Ohh yes, Right. When this problems occurs, My LEd Monitor does not even show Red or Blue LEd light even after I press ON and Off button.

I wish it is monitor problem.

@dedasdude:- Yes I will follow what you said that will help me know the issue well.

and however as Motherboard LEd keeps showing "AO" during monitor OFF phase so I think no problem with my motherboard.


----------



## Derek12 (Feb 23, 2014)

Does the computer freeze ie caps lock led not responding, sound stopping, pinging from another pc not responding when the monitor shuts down?Try to unplug the monitor power cable and plug it again after it shutsdown


----------



## michael (Feb 23, 2014)

Ohhhh Yes..

I do Thanks a lot for all for replying...

I am so happy that my Highly configured CPU has nothing to do with this Monitor shutdown as when it happened now I just tried to unplug the main power supply from my UPS and tried to plug it initially I could see no response on Monitor even   Led on it was not blinking so I waited for 5 more minutes and tried again this time my Monitor Blue Led blinked and my Computer windows appeared with same screen which  was there before Monitor shuts Off.

### [Task instructions]
1. Translate this sentence from the monitor thread into Spanish: "When this problems occurs, My LEd Monitor does not even show Red or Blue LEd light even after I press ON and Off button."
2. From the monitor thread, extract word for word the passage from "Does the computer" up to and including "all for replying...".

### [Rows]

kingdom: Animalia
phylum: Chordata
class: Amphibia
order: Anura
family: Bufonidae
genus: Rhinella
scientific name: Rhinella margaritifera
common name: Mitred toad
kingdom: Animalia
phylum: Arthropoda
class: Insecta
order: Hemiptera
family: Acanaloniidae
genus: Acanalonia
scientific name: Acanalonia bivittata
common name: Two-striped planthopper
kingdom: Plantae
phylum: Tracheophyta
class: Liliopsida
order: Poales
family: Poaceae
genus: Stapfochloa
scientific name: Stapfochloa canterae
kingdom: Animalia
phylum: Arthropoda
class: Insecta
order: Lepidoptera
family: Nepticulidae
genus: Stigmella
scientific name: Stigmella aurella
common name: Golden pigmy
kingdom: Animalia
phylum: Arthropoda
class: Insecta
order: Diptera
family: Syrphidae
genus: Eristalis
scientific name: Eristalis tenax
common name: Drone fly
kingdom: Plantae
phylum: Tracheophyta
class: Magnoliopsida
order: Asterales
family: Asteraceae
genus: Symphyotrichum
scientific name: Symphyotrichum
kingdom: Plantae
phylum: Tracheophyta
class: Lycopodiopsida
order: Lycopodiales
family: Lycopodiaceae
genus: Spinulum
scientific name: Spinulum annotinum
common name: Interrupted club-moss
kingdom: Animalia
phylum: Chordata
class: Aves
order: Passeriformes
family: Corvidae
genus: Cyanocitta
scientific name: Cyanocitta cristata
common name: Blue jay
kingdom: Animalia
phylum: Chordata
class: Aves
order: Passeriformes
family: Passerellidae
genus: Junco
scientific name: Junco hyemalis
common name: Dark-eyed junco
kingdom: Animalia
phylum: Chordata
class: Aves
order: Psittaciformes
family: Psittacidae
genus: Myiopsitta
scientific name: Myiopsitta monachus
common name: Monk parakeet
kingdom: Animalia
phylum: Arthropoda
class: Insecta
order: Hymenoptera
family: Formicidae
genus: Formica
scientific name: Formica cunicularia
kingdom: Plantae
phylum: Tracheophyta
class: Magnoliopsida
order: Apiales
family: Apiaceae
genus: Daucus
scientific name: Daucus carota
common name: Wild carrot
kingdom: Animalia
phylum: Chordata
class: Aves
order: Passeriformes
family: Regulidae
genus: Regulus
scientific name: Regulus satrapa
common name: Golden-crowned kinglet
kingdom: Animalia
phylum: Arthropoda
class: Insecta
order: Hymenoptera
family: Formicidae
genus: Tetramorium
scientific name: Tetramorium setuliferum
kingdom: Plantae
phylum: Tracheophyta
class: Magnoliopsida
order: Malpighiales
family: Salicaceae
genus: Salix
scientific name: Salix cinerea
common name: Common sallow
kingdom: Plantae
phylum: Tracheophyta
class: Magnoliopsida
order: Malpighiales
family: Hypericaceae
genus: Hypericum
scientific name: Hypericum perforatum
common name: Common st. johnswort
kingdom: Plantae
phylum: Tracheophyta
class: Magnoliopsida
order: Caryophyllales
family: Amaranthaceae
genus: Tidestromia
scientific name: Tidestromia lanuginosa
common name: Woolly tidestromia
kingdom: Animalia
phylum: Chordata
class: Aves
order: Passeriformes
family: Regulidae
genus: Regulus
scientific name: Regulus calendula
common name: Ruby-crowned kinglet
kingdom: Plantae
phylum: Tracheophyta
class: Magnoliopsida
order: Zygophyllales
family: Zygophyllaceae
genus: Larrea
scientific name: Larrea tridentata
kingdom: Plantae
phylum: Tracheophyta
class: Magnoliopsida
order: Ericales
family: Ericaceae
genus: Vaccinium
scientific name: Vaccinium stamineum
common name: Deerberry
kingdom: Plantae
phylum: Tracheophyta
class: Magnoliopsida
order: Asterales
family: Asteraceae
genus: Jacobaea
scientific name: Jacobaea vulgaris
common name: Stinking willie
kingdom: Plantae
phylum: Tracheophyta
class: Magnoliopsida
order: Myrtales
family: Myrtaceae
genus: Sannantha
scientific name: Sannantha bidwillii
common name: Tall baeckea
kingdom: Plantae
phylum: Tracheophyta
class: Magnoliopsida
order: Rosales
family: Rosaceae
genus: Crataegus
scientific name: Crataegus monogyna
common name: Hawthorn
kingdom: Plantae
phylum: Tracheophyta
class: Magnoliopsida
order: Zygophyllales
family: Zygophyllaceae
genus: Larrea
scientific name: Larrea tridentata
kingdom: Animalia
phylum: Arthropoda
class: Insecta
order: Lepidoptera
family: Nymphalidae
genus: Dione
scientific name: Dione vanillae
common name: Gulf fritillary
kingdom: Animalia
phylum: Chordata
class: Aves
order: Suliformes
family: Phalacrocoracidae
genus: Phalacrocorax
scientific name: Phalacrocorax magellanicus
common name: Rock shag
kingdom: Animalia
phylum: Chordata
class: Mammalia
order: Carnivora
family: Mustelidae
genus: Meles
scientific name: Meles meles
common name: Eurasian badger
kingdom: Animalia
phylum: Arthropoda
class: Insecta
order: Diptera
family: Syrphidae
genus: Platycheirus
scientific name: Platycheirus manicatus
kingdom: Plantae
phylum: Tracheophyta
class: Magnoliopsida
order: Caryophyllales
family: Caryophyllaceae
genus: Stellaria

### [Solutions by task]
1. Cuando ocurre este problema, mi monitor LED ni siquiera muestra la luz LED roja o azul, incluso después de presionar el botón de encendido y apagado.

2.
Does the computer freeze ie caps lock led not responding, sound stopping, pinging from another pc not responding when the monitor shuts down?Try to unplug the monitor power cable and plug it again after it shutsdown


----------



## michael (Feb 23, 2014)

Ohhhh Yes..

I do Thanks a lot for all for replying...